May 9, 2024

China Expels Wall Street Journal Reporter After Article on Xi’s Cousin

Nominally communist, China has seen the gap between rich and poor widen tremendously since Beijing opened up its economy to the world and embraced business, setting off its tremendous growth spurt. The families of China’s top leaders have often benefited from that rise. Officials in Beijing regularly summon foreign journalists to complain about articles and have repeatedly warned them that reporting on the wealth of the country’s top leaders and their families is a “red line” that the authorities would not tolerate.

After The Times reported in 2012 on the hidden wealth of the family of China’s premier at the time, Wen Jiabao, the newspaper was unable to secure accreditation for its other reporters, one of whom had to wait for close to three years. Bloomberg News also struggled to obtain approval of new visas for journalists after its reporters wrote about the wealth accumulated by the family of Mr. Xi, who became China’s leader a year later. Both services were blocked in China.

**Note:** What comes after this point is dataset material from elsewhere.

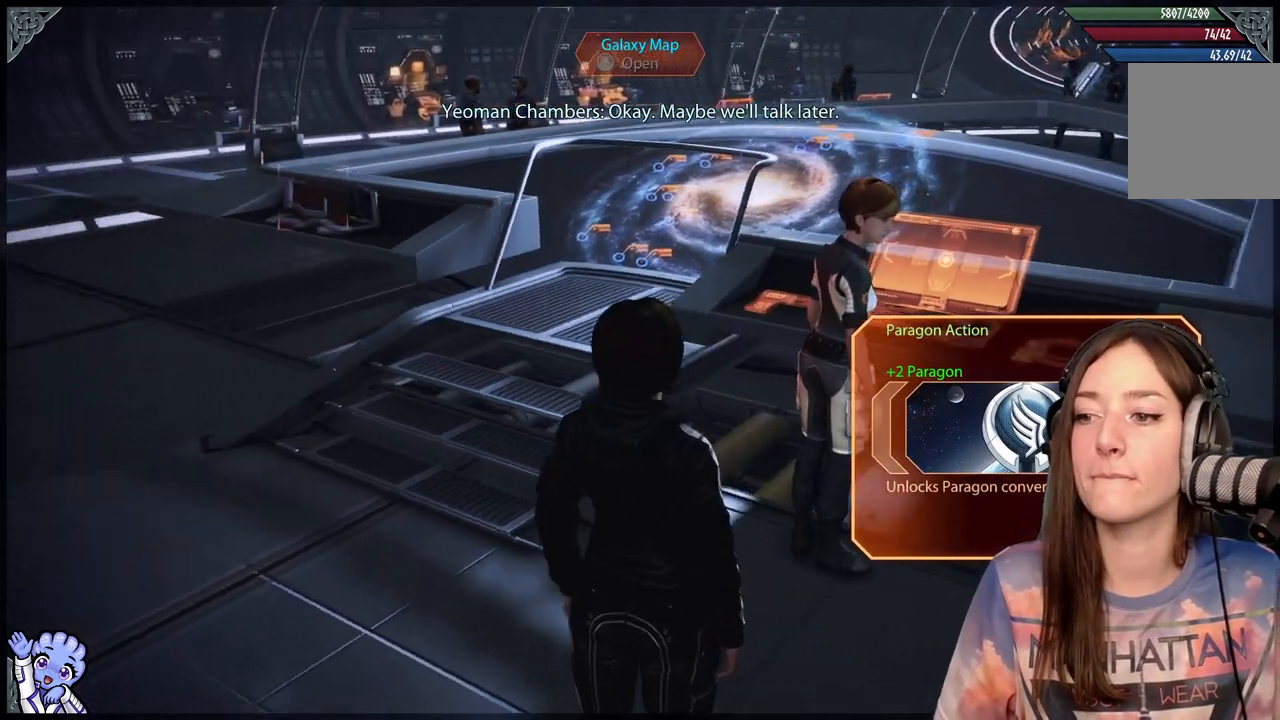
{"buttons": [], "left_stick": "center", "right_stick": "left", "events": []}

The Journal’s article, which quoted unnamed Australian officials, delved deeply into that sensitive area.

It said the authorities were scrutinizing Mr. Chai, an Australian national, as part of a broad money-laundering and organized-crime investigation. It described their interest in Mr. Chai’s high-stakes gambling sessions in Australian casinos, and said that “he often flaunted his familial link to Mr. Xi while chasing business opportunities.” It also described his business dealings and big real estate purchases made by him and his wife.

But the reporters noted that there was “no indication that Mr. Xi did anything to advance Mr. Chai’s interests, nor that the Chinese leader has any knowledge of his cousin’s business and gambling activities.”

China’s Foreign Ministry at the time called the accusations groundless. The Journal article followed similar coverage by Australian news outlets. Others, including The Times, also covered the investigation. The Times’s article said Mr. Chai was not the main target of the investigation.

Chinese officials have offered little indication that they will soften their tone.

In its 2018 annual survey of working conditions for foreign journalists in China, the Foreign Correspondents’ Club of China said the authorities had issued severely shortened visas and reporting credentials, including one for just two and a half months, to at least five correspondents. More than half of the respondents, the largest proportion since 2011, said they believed conditions had deteriorated in 2018, when foreign media coverage of pro-democracy protests prompted a government backlash.

“Survey results painted the darkest picture of reporting conditions inside China in recent memory,” the club said.